Two modern classics in Bengali avatars, about famous artists at the ends of their lives, exemplify the polar opposites of theatrical transference. Jadavpur Manthan merits plaudits for choosing Ibsen’s final testament, When We Dead Awaken, neglected because it transcends his usual realistic perimeters. A double ovation because Rajib Bardhan opts for a translation (Satya Bhaduri’s Jaganiya Mritajan), not adaptation, given Indian directorial apprehensions against the former approach. But one should always consult a recent translation, in this case the New Penguin Ibsen, for greater accuracy.

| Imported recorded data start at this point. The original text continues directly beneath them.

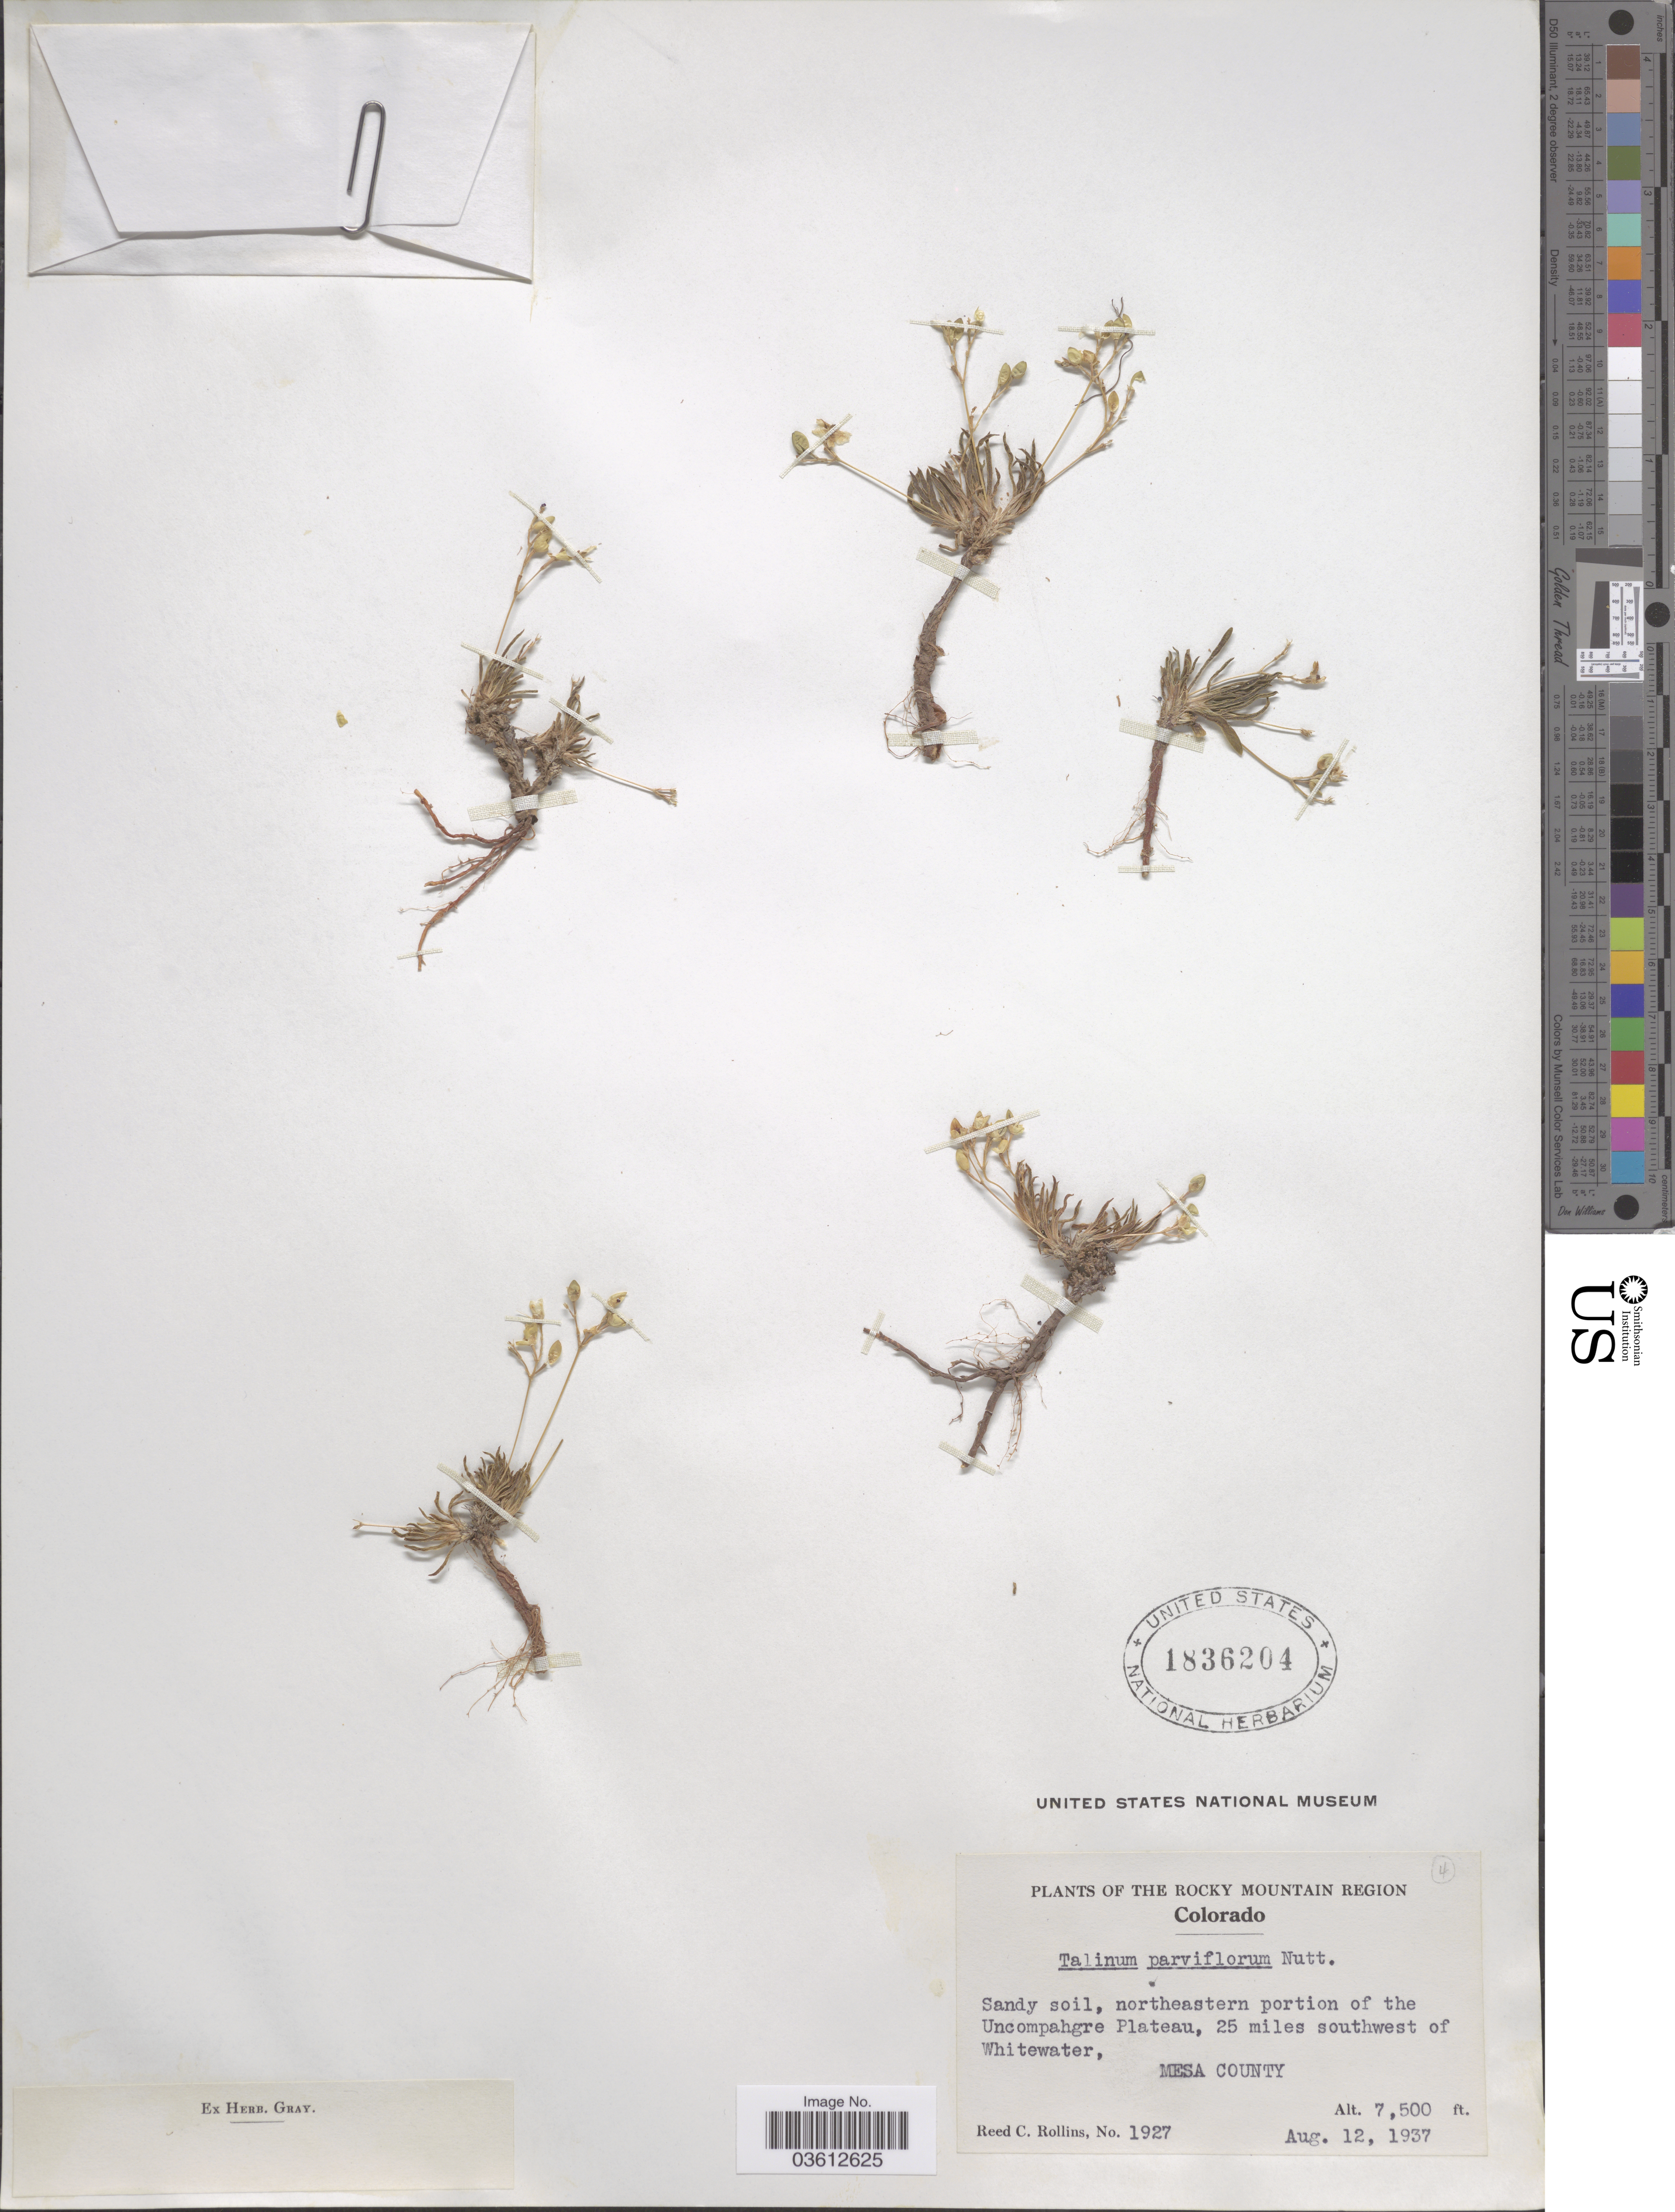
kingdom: Plantae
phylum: Tracheophyta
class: Magnoliopsida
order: Caryophyllales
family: Talinaceae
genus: Talinum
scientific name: Talinum parviflorum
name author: Nutt.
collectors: R. C. Rollins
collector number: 1927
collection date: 1937-08-12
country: United States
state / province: Colorado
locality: Rocky Mountain Region. Northeastern portion of the Uncompahgre Plateau, 25 miles southwest of Whitewater, Mesa County.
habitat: sandy soil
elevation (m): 2286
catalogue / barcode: US 1836204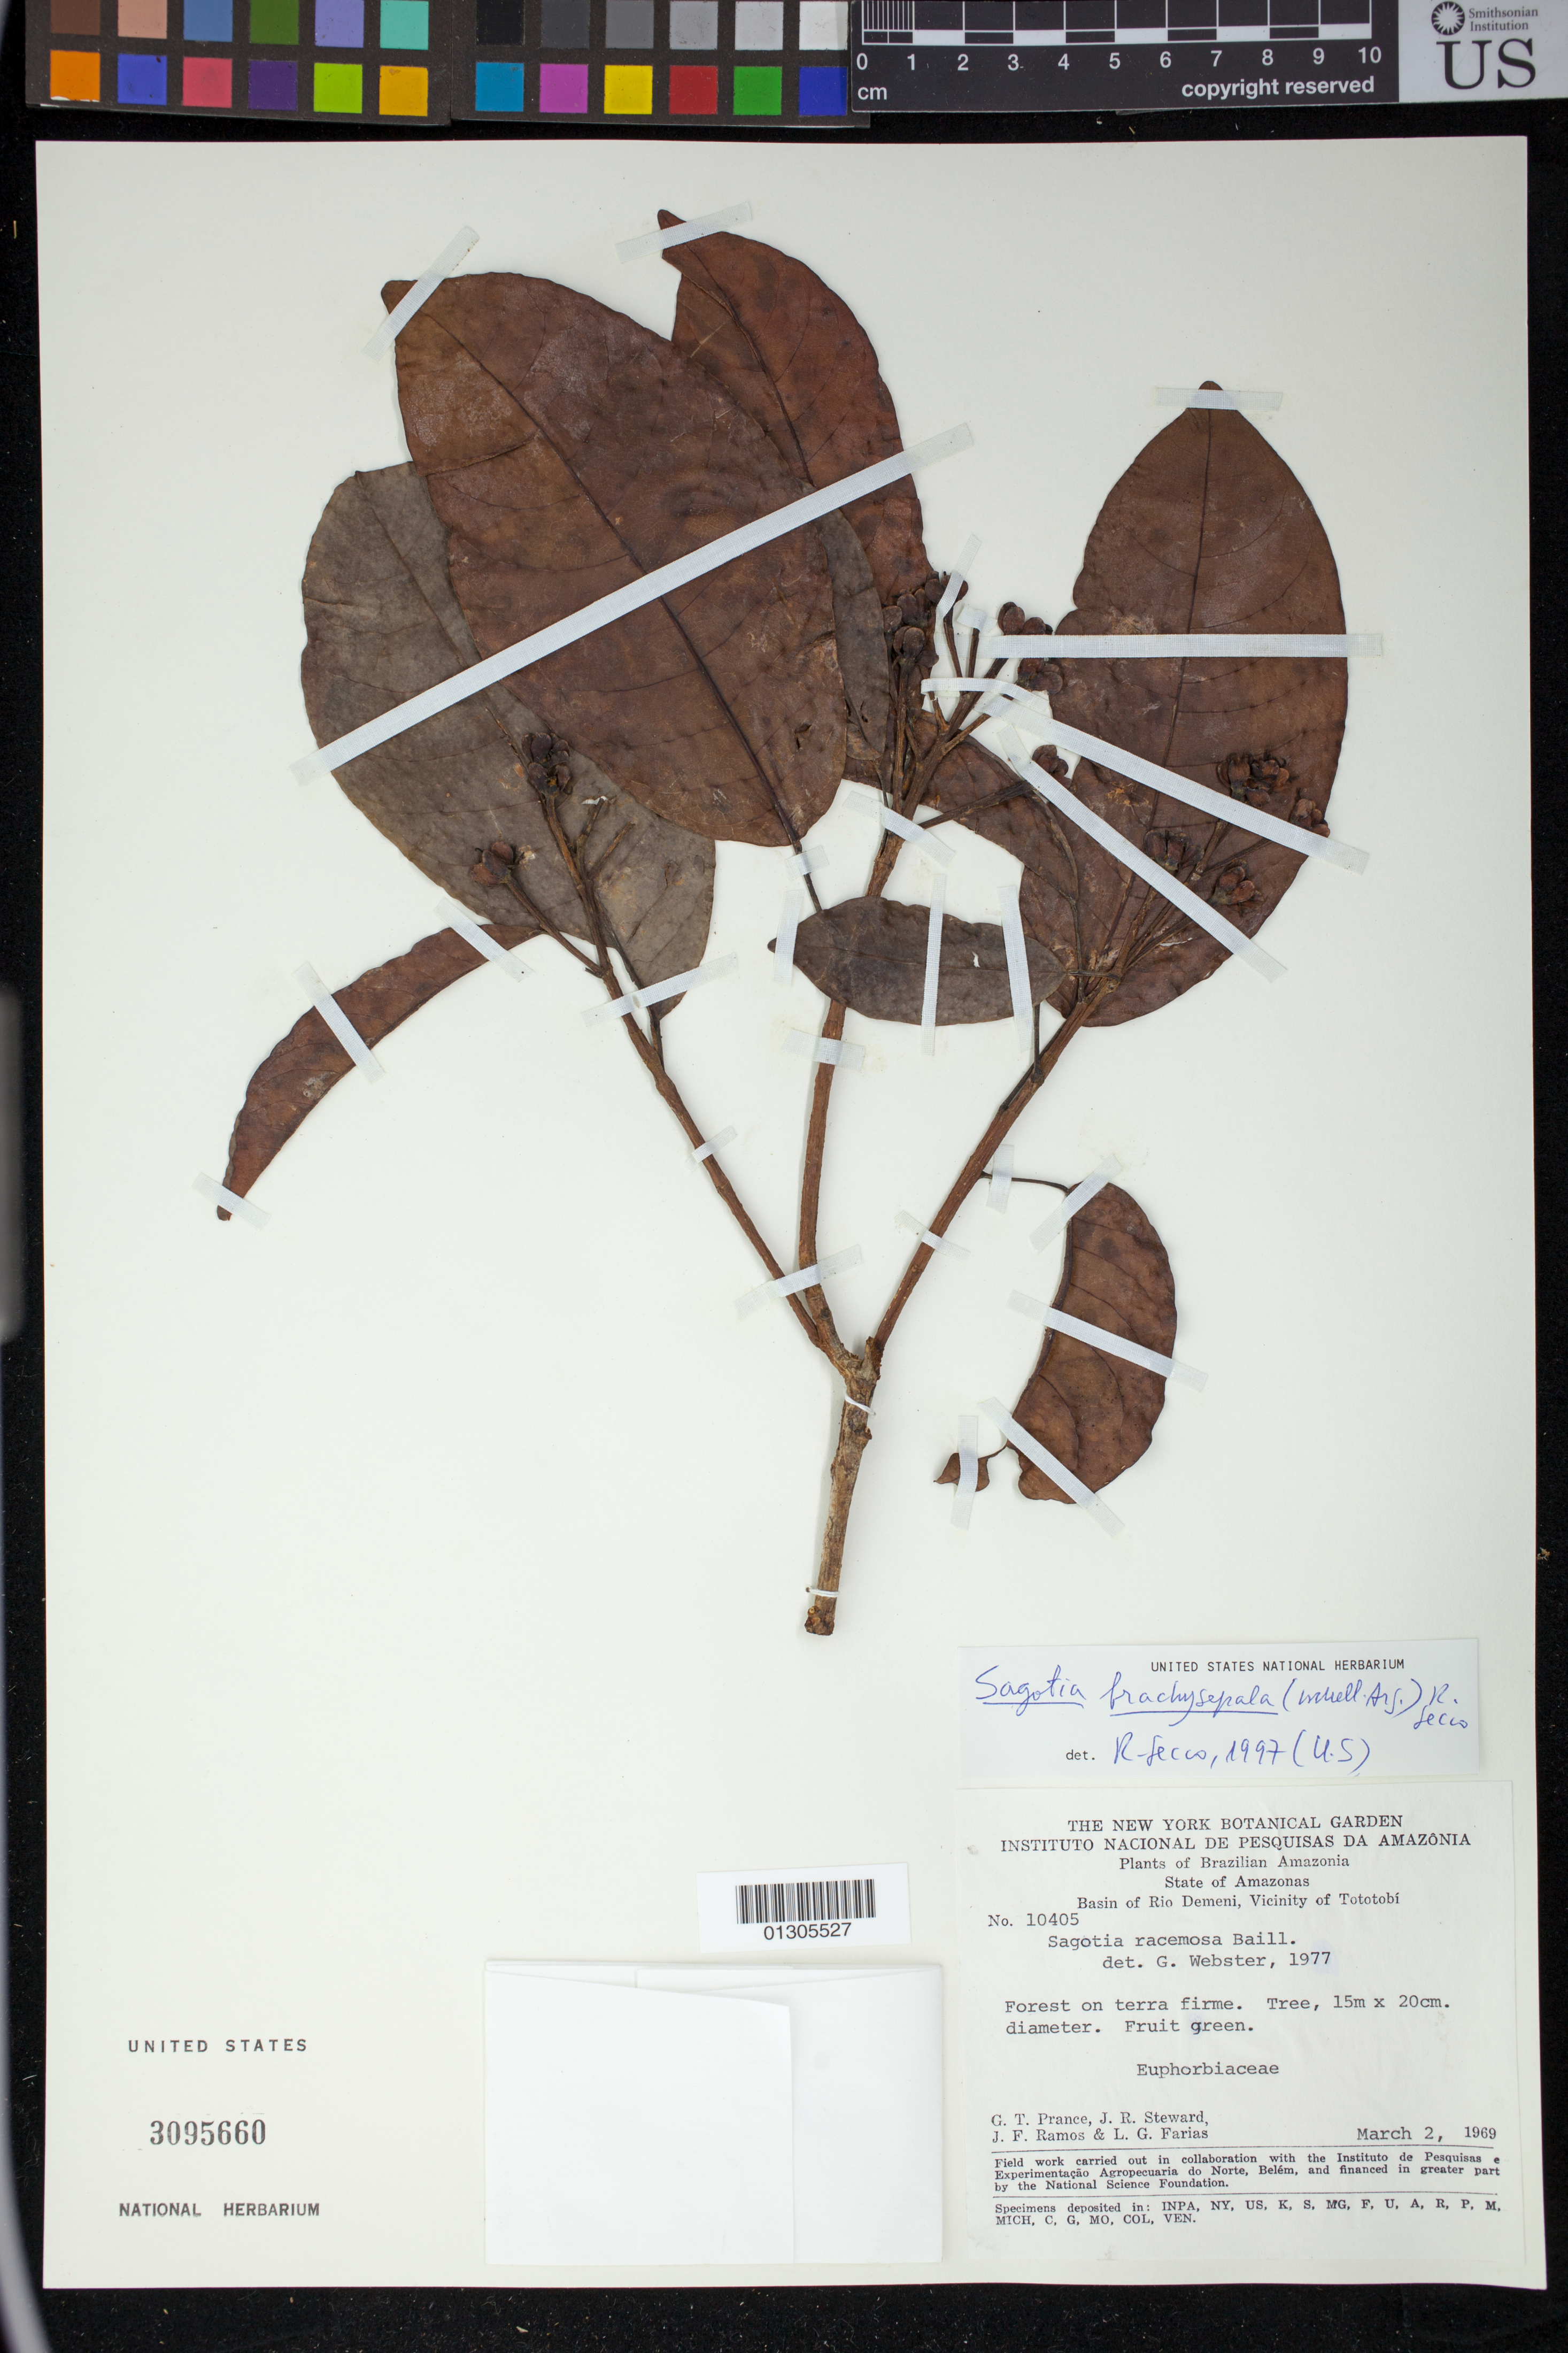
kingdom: Plantae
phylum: Tracheophyta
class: Magnoliopsida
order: Malpighiales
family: Euphorbiaceae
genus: Sagotia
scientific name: Sagotia racemosa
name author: Baill.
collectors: G. T. Prance, J. R. Steward, J. F. Ramos & L. G. Farias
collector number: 10405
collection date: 1969-03-02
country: Brazil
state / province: Amazonas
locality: Basin of Rio Demeni, Vicinity of Tototobí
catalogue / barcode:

Ibsen’s psychoanalysis of the sculptor Rubek retrospecting about the personal losses incurred by his acts of omission and commission receives appropriately intense treatment from Bardhan in the lead, Kalpana Baruah as the spectrally white Irena (his muse-lover) and Rayati Bhattacharya as Maia (his much younger wife). Using period costume and looks to underpin the realism, Bardhan flits fluidly into symbolism and expressionism as implied by Ibsen. In flashback, he introduces a second, younger Rubek, who resembles the older one uncannily. However, he must not corrupt Ibsen’s sublime ending by inserting a gesture that almost suggests murder by sorcery.
In Theatre Workshop’s Dirgha Din Dagdha Rat, “inspired” by O’Neill’s masterpiece Long Day’s Journey into Night, also written late in life, Chandan Sen strays so far from his source that perhaps he should not cite it at all. This has nothing to do with transposing it to rural Bengal, for Indianizations can remain faithful to the original. But Sen converts one son into a daughter, whose estranged husband arrives lured by real-estate prospects, and adds a second character from the past also without antecedent. Moreover, various skeletons tumble out from the family cupboard. O’Neill did not focus on narrative, but on searing characterization of the parents and sons. Here, director Ashok Mukhopadhyay’s hands are tied by incidents and revelations that keep interfering. Despite accomplished actors in Mukhopadhyay (the father), Suranjana Dasgupta (the mother), Loknath De (the alcoholic son), Bindiya Ghosh (the daughter) and Nayana Saha (the maid), we ultimately have a formulaic middle-class domestic melodrama.